Railway ‘on thin ice if it wants to stop strike’


BRITAIN’S worst performing railway is on thin ice in its latest attempt to block strikes in the court, sources told the Star yesterday.

Govia Thameslink Railway (GTR) announced on Thursday night that it would seek an injunction against walk-outs by drivers on its chaotic Southern division.

The company has been locked in a bitter dispute with its conductors in the RMT union over its attempts to de-skill their jobs.

Drivers’ union Aslef has also been attempting to take action over driver-only operation since June, but has been hit by a series of injunctions and legal threats from bosses.

Earlier this week Aslef announced a 48-hour strike on December 13-14 and a 24-hour walkout on December 16, followed by a week-long strike from January 9.
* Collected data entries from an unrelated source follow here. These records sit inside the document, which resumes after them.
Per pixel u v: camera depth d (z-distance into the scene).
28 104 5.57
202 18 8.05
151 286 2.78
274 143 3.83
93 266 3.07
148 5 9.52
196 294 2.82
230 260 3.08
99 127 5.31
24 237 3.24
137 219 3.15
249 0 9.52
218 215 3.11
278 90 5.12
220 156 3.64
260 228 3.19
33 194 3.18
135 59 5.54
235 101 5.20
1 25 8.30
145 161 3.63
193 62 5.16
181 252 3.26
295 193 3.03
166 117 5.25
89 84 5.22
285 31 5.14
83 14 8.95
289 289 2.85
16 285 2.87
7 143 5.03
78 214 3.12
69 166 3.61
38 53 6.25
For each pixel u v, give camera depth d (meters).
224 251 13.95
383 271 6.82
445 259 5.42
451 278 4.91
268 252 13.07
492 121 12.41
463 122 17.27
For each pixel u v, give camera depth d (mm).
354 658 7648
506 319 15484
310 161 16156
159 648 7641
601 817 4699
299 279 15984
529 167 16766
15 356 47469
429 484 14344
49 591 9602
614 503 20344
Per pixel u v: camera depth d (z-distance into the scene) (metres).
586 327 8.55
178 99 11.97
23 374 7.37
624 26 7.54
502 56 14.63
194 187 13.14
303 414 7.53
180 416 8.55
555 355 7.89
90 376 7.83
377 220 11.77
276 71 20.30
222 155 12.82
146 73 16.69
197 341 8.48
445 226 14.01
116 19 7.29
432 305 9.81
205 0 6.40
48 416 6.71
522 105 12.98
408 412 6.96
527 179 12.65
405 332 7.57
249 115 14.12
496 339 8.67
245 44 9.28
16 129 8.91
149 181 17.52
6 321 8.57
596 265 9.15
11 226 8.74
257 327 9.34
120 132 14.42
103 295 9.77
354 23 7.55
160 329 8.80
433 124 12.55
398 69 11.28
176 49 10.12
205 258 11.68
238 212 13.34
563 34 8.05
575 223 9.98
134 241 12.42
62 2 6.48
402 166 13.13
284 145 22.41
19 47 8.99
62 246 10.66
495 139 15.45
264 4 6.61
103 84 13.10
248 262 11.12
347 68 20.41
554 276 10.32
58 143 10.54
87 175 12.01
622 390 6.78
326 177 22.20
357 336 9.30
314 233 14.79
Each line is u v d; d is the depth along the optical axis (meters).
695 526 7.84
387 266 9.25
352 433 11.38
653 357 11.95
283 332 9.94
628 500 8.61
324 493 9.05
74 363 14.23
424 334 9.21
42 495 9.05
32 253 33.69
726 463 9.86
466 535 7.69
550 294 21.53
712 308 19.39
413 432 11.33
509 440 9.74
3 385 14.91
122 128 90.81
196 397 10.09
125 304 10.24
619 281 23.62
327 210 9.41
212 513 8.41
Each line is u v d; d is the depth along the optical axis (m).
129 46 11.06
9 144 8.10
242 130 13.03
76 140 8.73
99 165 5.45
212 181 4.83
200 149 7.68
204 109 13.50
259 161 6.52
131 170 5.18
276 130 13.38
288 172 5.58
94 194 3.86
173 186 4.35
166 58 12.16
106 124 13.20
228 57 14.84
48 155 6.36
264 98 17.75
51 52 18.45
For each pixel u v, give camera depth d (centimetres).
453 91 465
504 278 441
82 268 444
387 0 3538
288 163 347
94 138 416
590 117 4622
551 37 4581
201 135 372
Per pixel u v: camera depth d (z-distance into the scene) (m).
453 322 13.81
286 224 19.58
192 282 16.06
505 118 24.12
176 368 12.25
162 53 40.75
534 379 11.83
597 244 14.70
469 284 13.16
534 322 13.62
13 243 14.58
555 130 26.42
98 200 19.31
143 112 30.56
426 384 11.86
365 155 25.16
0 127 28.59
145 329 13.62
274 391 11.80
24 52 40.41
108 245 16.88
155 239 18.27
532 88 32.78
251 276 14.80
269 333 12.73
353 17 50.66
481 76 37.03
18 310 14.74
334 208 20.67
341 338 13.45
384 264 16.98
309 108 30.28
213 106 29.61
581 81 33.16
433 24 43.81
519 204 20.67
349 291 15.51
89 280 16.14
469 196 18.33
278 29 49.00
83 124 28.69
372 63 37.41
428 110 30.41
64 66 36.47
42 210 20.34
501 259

GTR chief executive Charles Horton said he believed Aslef’s industrial action “breaches our and our customers’ rights under EU law” and said the company had “no choice” but to take it to the High Court.

“It will severely disrupt all our customers, including the tens of thousands of customers a day who use our services for travelling to and from Gatwick Airport,” he said.

Aslef general secretary Mick Whelan blasted: “Once again, we see that GTR/Southern is a company desperate to seek to prevent the voice of their put-upon employees being heard.

“The company that has lost the confidence of the travelling public, taxpayers and staff — and which should have lost its franchise by now — seeks to do anything to prevent the right of free association.”

Neither Aslef nor GTR would comment on the specifics of the legal challenge when approached yesterday. The company’s reference to Gatwick has led to speculation that GTR’s lawyers will argue that the strikes would infringe people’s right to provide services across borders with other member states.

The company could also invoke pro-business legislation protecting companies’ rights to operate.

But a source familiar with industrial disputes suggested that GTR was in “wanky wonderland” if it thought the courts would side with bosses this time.

“If they win in the High Court then every strike in Britain will be illegal,” they said. “GTR don’t have a case and have been looking around desperately.”